* _YOUR OBJECTIVE_:
Please gather every line in the data below that contains the string "these". Case counts.

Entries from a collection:
┌──
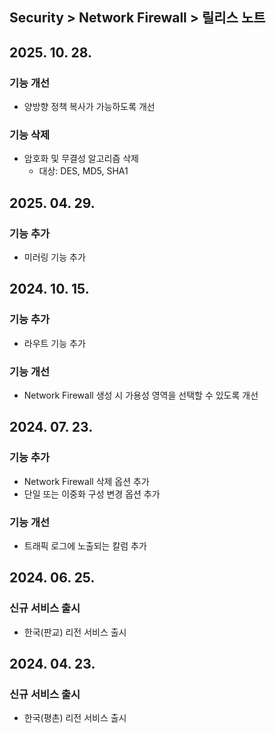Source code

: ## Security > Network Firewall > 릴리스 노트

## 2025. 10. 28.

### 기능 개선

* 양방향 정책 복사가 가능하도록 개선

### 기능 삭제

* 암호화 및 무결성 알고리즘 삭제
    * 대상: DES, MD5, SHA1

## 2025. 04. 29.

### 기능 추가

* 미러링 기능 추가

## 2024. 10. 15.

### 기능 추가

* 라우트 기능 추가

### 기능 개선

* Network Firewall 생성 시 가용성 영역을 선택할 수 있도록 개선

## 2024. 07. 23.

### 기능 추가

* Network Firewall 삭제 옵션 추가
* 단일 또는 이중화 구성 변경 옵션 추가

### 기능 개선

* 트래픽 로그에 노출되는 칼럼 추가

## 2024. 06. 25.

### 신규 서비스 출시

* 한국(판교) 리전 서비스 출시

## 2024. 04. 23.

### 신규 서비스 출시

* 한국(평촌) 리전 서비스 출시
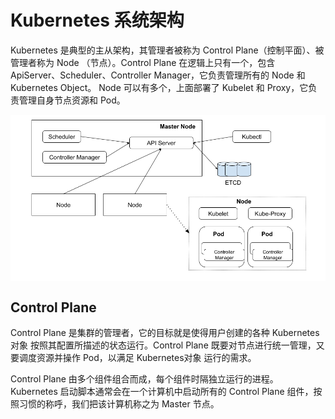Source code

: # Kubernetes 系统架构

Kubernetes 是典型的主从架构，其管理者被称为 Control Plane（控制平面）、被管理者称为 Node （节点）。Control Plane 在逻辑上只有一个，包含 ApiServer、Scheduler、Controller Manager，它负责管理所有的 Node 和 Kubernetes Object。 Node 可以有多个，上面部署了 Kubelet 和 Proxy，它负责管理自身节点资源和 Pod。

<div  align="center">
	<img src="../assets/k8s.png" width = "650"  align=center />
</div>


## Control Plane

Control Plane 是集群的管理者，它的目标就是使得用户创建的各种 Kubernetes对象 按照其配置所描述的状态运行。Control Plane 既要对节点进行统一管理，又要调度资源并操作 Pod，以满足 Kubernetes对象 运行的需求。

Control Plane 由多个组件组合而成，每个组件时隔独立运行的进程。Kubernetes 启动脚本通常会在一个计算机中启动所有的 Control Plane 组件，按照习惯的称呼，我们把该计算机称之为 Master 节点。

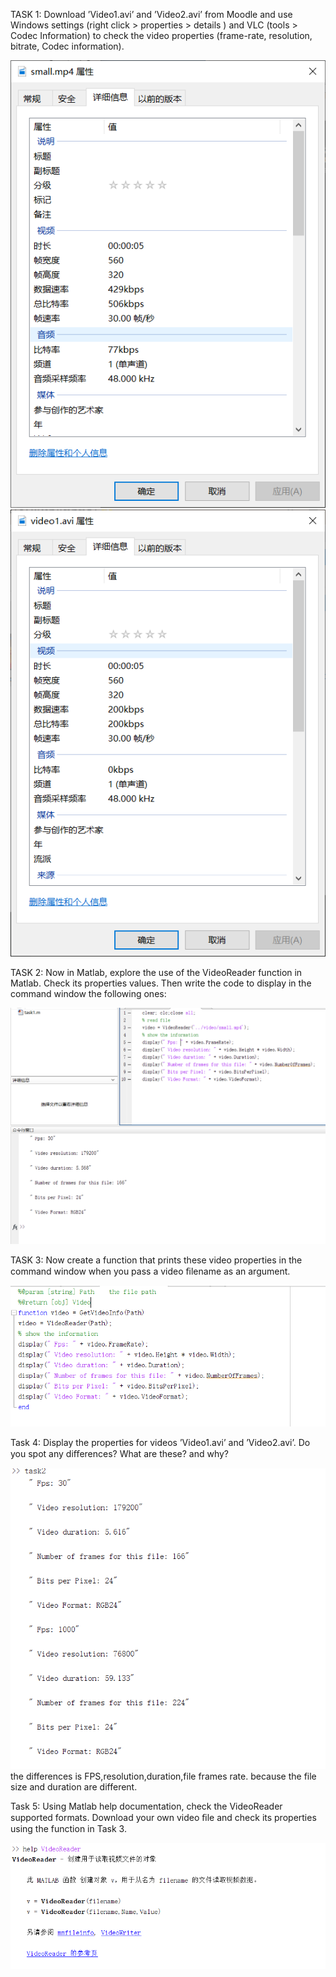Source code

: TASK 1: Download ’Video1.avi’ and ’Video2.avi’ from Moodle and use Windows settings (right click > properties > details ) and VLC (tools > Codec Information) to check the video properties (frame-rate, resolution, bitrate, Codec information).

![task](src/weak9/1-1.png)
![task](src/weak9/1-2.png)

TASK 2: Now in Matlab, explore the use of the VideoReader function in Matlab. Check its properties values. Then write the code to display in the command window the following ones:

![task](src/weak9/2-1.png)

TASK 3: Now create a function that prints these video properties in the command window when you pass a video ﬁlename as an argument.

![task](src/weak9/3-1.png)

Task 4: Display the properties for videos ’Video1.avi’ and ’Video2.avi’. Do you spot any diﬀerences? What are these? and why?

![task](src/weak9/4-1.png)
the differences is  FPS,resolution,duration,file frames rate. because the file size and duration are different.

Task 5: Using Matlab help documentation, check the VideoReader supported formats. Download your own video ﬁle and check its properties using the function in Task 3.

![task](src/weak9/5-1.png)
└──
* _TASK ANSWER_:
TASK 3: Now create a function that prints these video properties in the command window when you pass a video ﬁlename as an argument.
Task 4: Display the properties for videos ’Video1.avi’ and ’Video2.avi’. Do you spot any diﬀerences? What are these? and why?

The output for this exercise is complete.